Adults are always talking about how quickly time flies, and kids are always talking about how they're going to die if their birthday doesn't get here. I guess perspective is everything. Well, I'm on the dying end of perspective -- Deal with it! This year I will be the Fabulous Five-O. It's all down hill from here. So, here is my advice to those who can't wait to grow up (or can't wait until their children grow up):

  • The dishes can wait. Don't stress about tomorrow. Hop on the tire swing, get sent back to Start, Go Fish, lick the spoon and be a kid again. Don't just let your children have fun, have fun with them. (Anyone who really knows me knows what a big deal it is to suggest dishes remain unwashed for longer than five minutes, but I have grandchildren now.)
  • It does go by -- very quickly. So turn the camera around; forget about the "selfie" and document all that's going on around you. Minus the eyebrows -- you'll still look the same twenty years from now. The folks on the other side of the lens may not stick around to see it.
  • I'm having some great times with my children now! A) It's never too late to start, and B) life doesn't stop until you do. With every stage, I wish I could say, I lived in that moment. I can't. But if you -- yes, you -- the mother with the bags under her eyes, the essence of Butt Paste lingering in her nostrils, and the crusty sweet potatoes on her shoulder choose now, you still have lots of time.
  • You're doing it right. When your children cry, it is not because you have severely, irreparably damaged them. When they fight with one another, it is not because you have created some Freudian sibling blah, blah, blah. When they are sick, it is not because they contracted some life-threatening disease from the window latch you failed to scrub with bleach and an old toothbrush. (I did this. Weekly. I am not kidding. I wish I was.) At the age of one, my son ate a fly he snatched from the floor behind a toilet. He is still alive. See...

  • Children remember less of what we tell them and more of what we show them.

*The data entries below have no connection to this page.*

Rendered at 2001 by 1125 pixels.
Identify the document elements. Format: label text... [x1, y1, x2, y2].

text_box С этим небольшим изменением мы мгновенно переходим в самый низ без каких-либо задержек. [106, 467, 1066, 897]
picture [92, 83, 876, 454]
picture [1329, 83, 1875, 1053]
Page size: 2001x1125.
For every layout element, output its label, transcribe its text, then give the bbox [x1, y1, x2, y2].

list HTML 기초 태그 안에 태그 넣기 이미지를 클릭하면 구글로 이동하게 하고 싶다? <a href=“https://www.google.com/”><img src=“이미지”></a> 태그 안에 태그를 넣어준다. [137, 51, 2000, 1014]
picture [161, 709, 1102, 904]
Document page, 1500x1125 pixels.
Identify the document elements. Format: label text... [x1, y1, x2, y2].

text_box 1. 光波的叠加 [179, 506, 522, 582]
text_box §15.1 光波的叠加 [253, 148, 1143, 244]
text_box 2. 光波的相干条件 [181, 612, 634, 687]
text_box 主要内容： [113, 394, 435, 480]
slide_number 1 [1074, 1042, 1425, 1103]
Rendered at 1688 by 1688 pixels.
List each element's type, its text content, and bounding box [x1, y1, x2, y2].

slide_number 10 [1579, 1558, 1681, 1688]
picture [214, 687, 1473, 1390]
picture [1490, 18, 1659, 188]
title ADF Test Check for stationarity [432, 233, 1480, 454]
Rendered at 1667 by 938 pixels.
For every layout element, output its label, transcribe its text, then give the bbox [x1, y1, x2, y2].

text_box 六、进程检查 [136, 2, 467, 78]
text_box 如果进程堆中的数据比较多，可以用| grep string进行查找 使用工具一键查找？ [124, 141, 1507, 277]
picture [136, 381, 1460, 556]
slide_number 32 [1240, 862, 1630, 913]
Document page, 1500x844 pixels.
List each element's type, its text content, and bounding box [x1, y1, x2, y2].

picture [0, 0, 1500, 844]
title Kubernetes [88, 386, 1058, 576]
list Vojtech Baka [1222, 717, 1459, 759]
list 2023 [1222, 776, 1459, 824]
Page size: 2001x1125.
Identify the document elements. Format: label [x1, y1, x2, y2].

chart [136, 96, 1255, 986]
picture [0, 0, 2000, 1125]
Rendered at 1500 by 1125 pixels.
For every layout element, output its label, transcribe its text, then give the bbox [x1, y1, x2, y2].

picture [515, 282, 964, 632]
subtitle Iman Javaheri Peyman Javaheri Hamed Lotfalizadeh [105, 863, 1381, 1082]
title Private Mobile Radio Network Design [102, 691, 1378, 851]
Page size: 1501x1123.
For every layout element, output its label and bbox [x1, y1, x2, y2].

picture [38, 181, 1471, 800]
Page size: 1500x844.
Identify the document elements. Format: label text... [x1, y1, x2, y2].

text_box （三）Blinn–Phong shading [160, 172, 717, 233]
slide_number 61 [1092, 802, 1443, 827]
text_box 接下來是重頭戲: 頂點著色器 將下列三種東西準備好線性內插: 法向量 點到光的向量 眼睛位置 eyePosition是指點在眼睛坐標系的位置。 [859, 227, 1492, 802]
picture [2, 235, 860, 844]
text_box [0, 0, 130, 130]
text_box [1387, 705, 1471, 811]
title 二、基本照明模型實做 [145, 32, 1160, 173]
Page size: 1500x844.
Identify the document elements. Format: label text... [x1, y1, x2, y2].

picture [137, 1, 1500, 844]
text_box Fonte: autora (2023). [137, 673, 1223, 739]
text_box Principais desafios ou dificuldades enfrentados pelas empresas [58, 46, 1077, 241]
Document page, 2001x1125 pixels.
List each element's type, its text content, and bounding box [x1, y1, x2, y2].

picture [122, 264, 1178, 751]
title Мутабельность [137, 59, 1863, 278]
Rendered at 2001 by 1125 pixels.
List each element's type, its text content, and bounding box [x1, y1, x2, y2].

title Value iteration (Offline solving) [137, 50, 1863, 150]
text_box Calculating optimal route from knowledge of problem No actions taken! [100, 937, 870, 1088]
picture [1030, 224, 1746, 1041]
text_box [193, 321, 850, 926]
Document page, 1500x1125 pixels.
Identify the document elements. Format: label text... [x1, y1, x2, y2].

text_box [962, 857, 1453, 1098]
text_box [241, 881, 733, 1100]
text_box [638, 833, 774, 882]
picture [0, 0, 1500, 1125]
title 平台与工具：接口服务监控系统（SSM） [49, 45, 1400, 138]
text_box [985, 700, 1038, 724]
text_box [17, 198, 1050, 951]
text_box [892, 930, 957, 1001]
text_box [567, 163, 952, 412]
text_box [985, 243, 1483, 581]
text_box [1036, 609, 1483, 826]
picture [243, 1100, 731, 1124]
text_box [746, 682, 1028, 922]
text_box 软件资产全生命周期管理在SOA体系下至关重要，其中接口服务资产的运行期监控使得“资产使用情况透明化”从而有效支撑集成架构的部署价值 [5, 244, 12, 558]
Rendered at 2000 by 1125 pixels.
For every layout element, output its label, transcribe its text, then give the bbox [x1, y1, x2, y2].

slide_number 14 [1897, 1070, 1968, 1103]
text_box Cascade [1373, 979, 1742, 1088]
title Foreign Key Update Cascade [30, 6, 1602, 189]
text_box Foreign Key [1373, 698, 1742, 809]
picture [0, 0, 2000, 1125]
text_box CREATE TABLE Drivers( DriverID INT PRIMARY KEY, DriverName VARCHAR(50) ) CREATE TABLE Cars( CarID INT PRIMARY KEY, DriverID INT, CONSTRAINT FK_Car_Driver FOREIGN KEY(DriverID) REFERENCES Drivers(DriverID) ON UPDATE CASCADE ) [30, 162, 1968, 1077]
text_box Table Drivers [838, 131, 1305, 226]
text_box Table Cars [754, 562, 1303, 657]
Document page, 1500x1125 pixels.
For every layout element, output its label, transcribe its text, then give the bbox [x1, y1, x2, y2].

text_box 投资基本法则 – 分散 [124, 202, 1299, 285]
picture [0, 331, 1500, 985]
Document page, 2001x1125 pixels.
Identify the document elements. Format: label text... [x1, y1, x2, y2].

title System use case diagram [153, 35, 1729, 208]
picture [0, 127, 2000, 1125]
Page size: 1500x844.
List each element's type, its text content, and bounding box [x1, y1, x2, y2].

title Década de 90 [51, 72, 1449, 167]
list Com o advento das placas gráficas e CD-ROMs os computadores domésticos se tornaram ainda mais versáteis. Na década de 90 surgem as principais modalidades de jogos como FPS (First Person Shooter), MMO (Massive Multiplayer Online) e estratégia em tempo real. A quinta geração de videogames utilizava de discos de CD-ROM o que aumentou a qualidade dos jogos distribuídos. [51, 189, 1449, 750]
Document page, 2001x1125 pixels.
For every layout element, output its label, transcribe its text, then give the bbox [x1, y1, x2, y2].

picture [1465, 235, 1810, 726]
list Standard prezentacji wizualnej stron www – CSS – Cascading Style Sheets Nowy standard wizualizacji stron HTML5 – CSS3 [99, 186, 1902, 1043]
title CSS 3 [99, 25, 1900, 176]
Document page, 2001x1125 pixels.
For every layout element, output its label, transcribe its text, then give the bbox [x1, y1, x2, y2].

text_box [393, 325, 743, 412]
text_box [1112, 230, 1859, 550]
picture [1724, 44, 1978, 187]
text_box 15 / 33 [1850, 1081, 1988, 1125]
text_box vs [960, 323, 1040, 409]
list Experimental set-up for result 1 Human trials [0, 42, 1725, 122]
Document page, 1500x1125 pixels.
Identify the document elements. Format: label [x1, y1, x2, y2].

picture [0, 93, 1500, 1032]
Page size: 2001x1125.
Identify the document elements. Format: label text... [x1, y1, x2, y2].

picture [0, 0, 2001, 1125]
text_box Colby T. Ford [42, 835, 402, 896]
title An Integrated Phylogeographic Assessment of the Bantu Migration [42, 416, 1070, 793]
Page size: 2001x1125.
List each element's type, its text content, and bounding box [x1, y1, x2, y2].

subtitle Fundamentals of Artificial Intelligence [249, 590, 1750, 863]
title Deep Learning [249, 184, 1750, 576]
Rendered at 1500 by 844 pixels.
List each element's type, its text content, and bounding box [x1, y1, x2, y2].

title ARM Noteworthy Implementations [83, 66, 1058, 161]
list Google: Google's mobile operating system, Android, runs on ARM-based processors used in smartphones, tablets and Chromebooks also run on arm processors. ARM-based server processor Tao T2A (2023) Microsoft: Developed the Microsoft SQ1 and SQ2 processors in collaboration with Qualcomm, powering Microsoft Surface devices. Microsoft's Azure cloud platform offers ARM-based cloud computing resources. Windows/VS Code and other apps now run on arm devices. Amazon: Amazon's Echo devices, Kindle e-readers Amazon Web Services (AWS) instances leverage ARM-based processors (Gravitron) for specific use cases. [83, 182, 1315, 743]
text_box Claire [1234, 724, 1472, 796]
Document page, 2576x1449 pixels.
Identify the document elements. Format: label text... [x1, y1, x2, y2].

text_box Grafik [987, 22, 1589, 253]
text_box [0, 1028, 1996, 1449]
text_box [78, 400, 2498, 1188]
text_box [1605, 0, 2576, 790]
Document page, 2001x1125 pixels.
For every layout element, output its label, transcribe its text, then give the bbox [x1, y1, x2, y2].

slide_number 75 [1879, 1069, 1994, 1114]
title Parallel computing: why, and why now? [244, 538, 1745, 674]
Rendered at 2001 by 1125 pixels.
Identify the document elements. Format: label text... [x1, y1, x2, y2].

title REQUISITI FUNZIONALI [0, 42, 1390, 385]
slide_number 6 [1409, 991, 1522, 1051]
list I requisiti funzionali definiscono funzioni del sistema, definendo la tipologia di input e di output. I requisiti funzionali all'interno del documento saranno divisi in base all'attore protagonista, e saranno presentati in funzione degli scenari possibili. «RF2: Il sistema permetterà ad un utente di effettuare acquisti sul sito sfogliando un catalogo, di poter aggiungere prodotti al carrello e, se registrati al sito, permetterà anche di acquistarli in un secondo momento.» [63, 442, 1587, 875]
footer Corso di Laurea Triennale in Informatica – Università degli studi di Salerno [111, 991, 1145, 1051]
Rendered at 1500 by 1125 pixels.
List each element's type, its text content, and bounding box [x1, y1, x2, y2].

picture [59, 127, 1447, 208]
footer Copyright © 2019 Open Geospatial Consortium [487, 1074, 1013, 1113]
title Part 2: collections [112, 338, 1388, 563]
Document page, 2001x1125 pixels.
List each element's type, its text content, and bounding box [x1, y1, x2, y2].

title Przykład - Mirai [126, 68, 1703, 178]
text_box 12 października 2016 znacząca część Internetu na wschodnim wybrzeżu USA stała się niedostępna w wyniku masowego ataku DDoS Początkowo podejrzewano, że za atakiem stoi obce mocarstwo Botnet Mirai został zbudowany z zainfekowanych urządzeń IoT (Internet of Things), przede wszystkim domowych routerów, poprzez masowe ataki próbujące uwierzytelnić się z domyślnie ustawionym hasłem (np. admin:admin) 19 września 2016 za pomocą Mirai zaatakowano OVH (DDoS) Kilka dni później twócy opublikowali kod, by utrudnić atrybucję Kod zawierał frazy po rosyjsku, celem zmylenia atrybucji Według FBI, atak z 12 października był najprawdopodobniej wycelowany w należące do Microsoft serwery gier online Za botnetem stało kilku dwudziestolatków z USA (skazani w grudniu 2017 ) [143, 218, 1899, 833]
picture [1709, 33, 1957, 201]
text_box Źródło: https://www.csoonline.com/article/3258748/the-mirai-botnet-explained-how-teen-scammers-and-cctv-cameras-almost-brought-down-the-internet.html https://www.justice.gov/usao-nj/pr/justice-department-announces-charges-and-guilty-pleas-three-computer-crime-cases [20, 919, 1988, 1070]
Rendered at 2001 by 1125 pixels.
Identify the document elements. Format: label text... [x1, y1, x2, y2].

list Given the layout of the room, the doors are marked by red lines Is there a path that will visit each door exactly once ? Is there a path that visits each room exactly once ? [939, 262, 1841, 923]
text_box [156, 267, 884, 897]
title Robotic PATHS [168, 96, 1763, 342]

I'd like to believe my children will grow up to be involved parents; parents who hang construction paper snowflakes from the Living Room ceiling to ward off cabin fever in the dead of winter; parents who wake their children up at 2 AM to look at meteor showers; parents who play the pot rack in a Calphalon cacophony, go wading in the creek in their Sunday best, and serve dessert before dinner (at least once). I'd like to know that because of my interest in them, they will demonstrate a deep interest in their children. Develop a genuine interest in the people that matter to you.
  • Volunteer for something. You might be looking to reduce your carbon footprint, reduce your debt, or reduce your waistline; think about growing your legacy. Everybody should have one, so why not help somebody while you're forming it?
  • "Wag more. Bark less." (I saw this on a bumper sticker and thought it was poignant. I think it means we should be a little happier.)
  • Love. The verb.
And if none of this makes much sense to you, there's one last thing you can do:
  • Grab a spoon from the silverware drawer. Go ahead, I'll wait while you do it. Now stick it under your pillow. Turn your PJ's inside out. Sleep like that for the next couple of nights, and when the Big Snow hits, head outside to catch snowflakes on your tongue, or build the world's best snow fort, or barrage the plow with snowballs, or make snow angels. If you can't stop the hands of time for a few minutes in a snow storm, you just might want to consider calling the coroner and calling it a wrap.
If you need me I'll be tuning my saucepans.